* Actions to take *
[a] Write out a passage from the post about the Anthropocene Campus Melbourne word for word, starting with "Dramatising the Future" and going on through "white clouds above.".
[b] According to the post about the Anthropocene Campus Melbourne, what was the theme of the Campus?
[c] Pick up the post about the Anthropocene Campus Melbourne after its last sentence and carry it on.

Distraction Free Reading

Dramatising the Future

This is the third in a series of posts by scholars who attended the Anthropocene Campus Melbourne, an event hosted in September by Deakin University as part of the larger Anthropocene Curriculum project. Over the four days of the Campus, 110 participants from 49 universities (plus several art institutions and museums) attended keynotes, art exhibits, fieldtrips, and workshops based around the theme of ‘the elemental’.

book cover for The Island Will Sink by Briohny Doyle. The review on the front cover reads "A dystopian romp, deep with ideas and heart." The cover depicts a stormy, dark blue sea with grayish white clouds above.

* Excerpted data *
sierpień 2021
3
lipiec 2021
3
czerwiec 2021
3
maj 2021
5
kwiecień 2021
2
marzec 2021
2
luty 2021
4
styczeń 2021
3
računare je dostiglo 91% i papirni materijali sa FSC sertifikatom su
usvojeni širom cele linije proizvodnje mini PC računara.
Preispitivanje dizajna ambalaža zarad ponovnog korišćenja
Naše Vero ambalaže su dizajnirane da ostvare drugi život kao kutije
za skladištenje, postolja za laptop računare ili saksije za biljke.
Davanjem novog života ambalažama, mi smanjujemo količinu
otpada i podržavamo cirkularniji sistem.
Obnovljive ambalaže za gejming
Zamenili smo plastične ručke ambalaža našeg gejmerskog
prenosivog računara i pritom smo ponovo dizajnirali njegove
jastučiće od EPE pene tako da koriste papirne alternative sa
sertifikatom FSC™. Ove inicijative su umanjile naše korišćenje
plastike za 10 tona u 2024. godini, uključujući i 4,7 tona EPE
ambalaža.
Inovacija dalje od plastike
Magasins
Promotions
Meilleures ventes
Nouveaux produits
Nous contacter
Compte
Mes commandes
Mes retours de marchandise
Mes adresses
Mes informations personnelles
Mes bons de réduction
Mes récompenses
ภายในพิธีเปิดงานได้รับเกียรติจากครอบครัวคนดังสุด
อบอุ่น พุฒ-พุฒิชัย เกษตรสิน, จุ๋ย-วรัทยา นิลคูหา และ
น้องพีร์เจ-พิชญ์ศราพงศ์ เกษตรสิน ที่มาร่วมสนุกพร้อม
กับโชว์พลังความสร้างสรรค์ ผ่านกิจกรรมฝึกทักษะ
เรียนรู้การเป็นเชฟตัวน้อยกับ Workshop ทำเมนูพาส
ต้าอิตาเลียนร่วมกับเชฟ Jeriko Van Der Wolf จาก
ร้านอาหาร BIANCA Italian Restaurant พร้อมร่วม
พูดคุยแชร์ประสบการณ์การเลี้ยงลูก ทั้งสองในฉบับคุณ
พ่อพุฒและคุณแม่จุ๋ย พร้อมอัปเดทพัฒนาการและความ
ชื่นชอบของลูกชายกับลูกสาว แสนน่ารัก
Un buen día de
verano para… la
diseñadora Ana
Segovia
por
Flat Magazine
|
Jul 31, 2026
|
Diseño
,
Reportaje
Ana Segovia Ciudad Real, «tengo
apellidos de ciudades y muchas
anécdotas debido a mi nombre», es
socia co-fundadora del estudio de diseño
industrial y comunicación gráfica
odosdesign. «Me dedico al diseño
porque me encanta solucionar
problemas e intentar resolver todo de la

* Written answers *
[a]
Dramatising the Future

This is the third in a series of posts by scholars who attended the Anthropocene Campus Melbourne, an event hosted in September by Deakin University as part of the larger Anthropocene Curriculum project. Over the four days of the Campus, 110 participants from 49 universities (plus several art institutions and museums) attended keynotes, art exhibits, fieldtrips, and workshops based around the theme of ‘the elemental’.

book cover for The Island Will Sink by Briohny Doyle. The review on the front cover reads "A dystopian romp, deep with ideas and heart." The cover depicts a stormy, dark blue sea with grayish white clouds above.

[b] The theme was "the elemental."

[c]
The Island Will Sink, by Briohny Doyle

Earlier this year, at the Emerging Writers Festival panel on ‘Writing the Anthropocene’, I was asked if I thought that, in imagining a future world for my 2016 novel The Island Will Sink, I also had an ethical responsibility to ‘get it right’. The question was asked by a writer who also worked as a sustainability officer in community organisations. It led to more uncomfortable questions: As a writer of fiction, is it a problem to use the predicted extinctions and environmental catastrophes of the not too distant future to produce (amongst other things) stakes in a literary production?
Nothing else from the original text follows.